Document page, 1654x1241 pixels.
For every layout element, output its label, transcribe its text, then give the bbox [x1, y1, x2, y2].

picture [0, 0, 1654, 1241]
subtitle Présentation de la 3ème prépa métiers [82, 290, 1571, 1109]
* * *
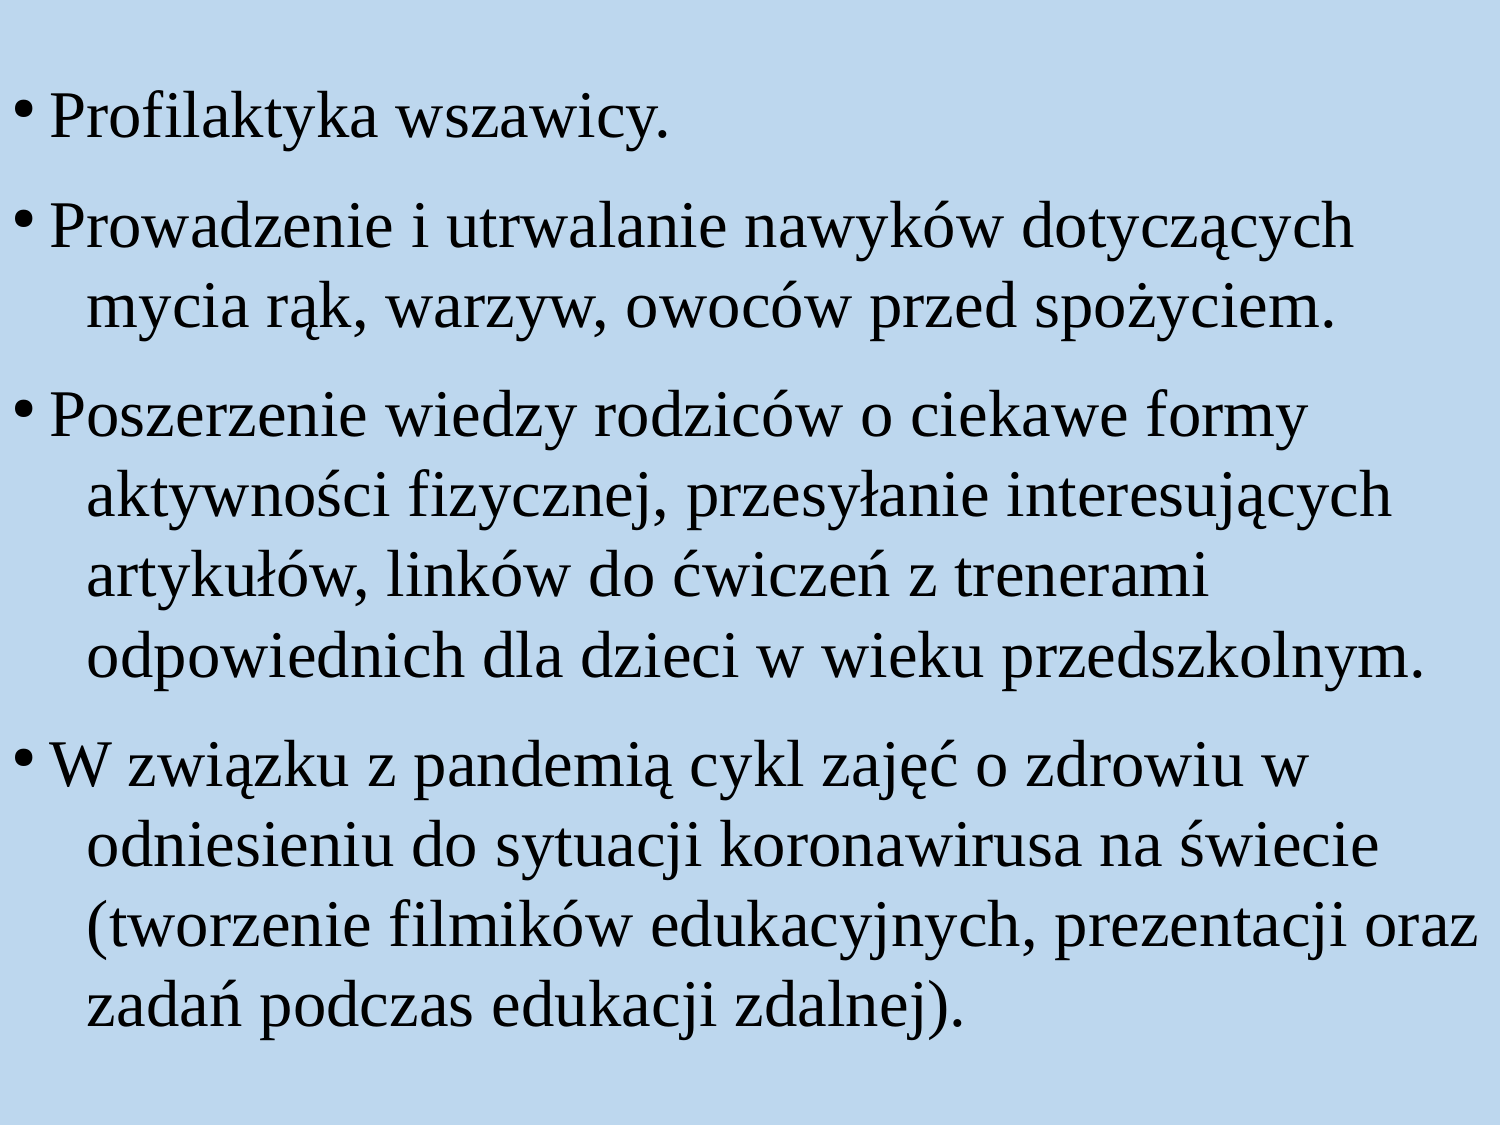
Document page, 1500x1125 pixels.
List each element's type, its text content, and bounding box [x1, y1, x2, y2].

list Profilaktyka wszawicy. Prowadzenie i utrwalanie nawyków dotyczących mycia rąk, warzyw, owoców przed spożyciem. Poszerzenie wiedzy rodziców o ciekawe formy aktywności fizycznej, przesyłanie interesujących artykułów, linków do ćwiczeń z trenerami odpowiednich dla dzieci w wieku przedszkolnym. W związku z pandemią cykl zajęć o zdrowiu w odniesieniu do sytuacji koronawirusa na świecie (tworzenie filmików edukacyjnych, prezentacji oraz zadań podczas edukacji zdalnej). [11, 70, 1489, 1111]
...
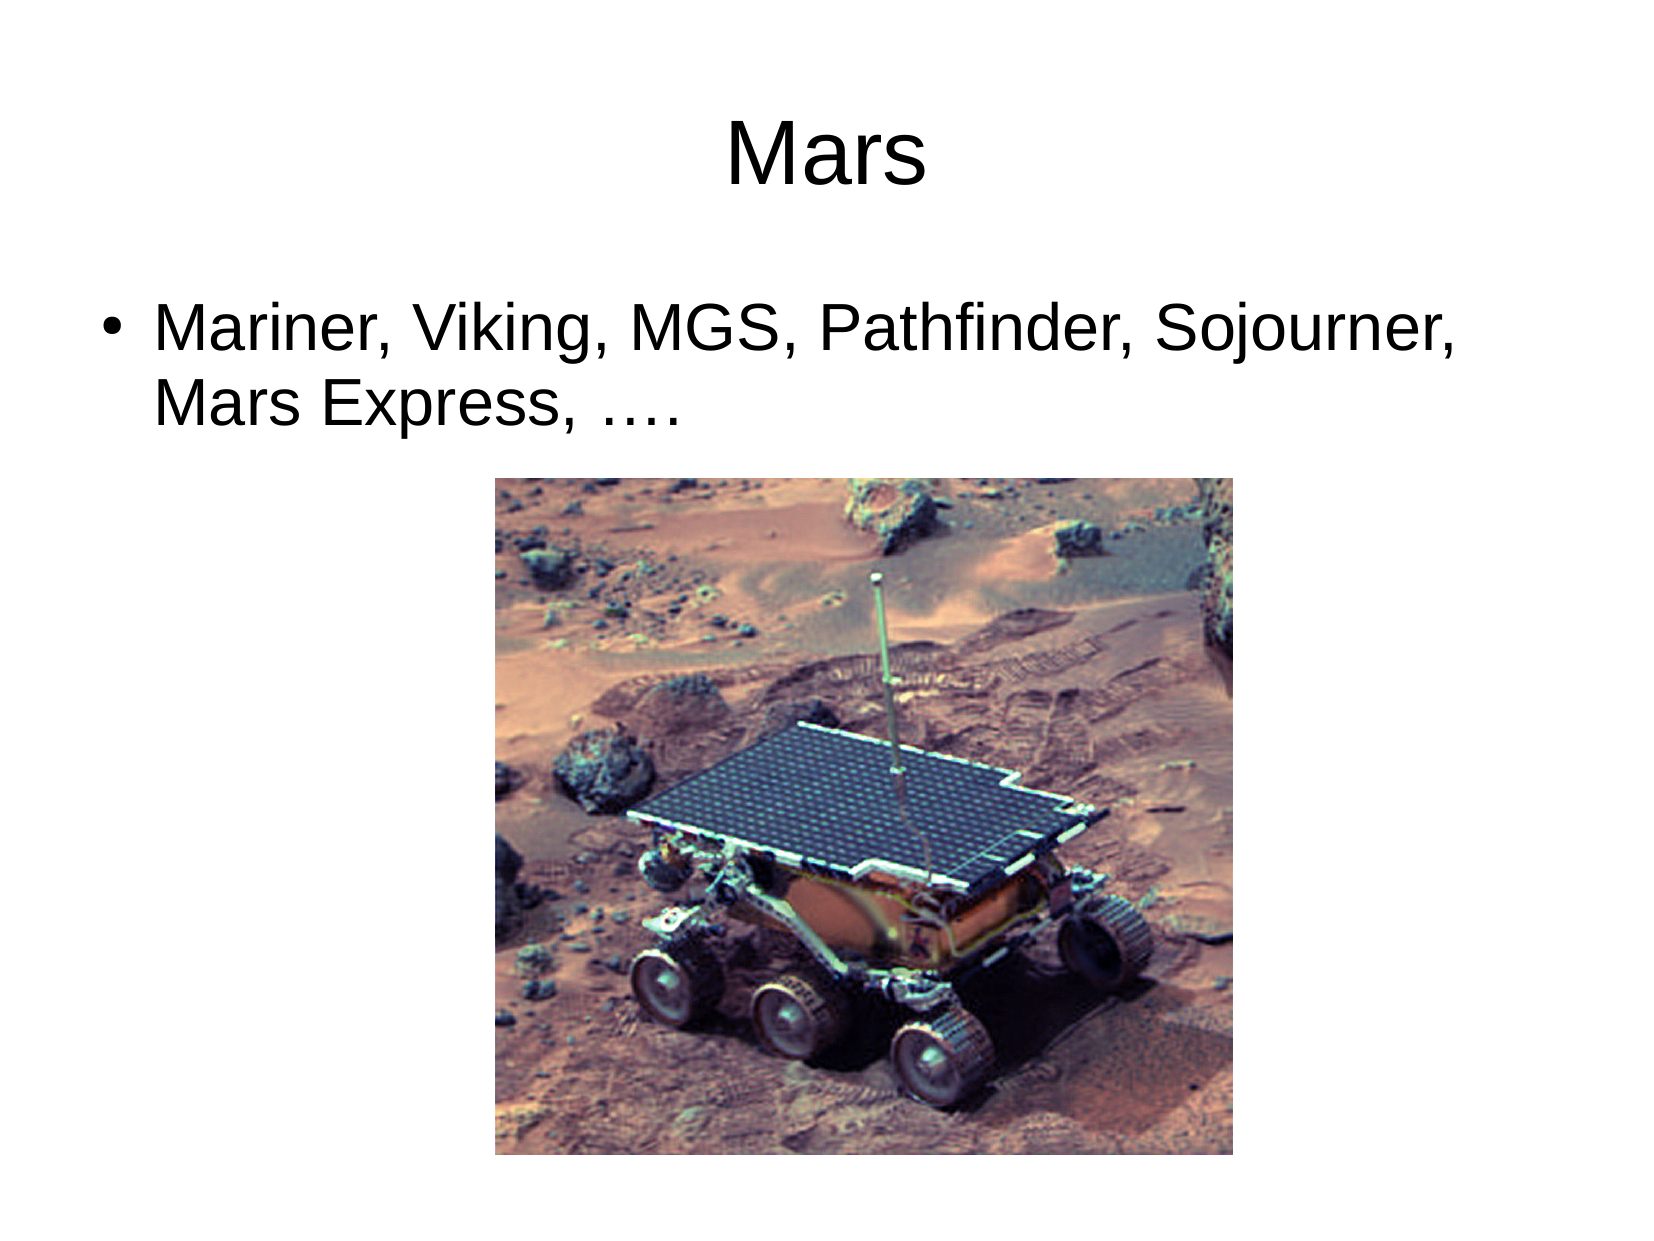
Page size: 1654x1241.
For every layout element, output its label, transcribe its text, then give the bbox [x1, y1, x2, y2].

> **Exercise description**
Reproduce the items starting at the line containing "Document page, 1654x1241 pixels." and ending at the line containing "subtitle Présentation de", swapping "layout element" for "page element" and leaving everything else unchanged.

> **The output**
Document page, 1654x1241 pixels.
For every page element, output its label, transcribe its text, then give the bbox [x1, y1, x2, y2].

picture [0, 0, 1654, 1241]
subtitle Présentation de la 3ème prépa métiers [82, 290, 1571, 1109]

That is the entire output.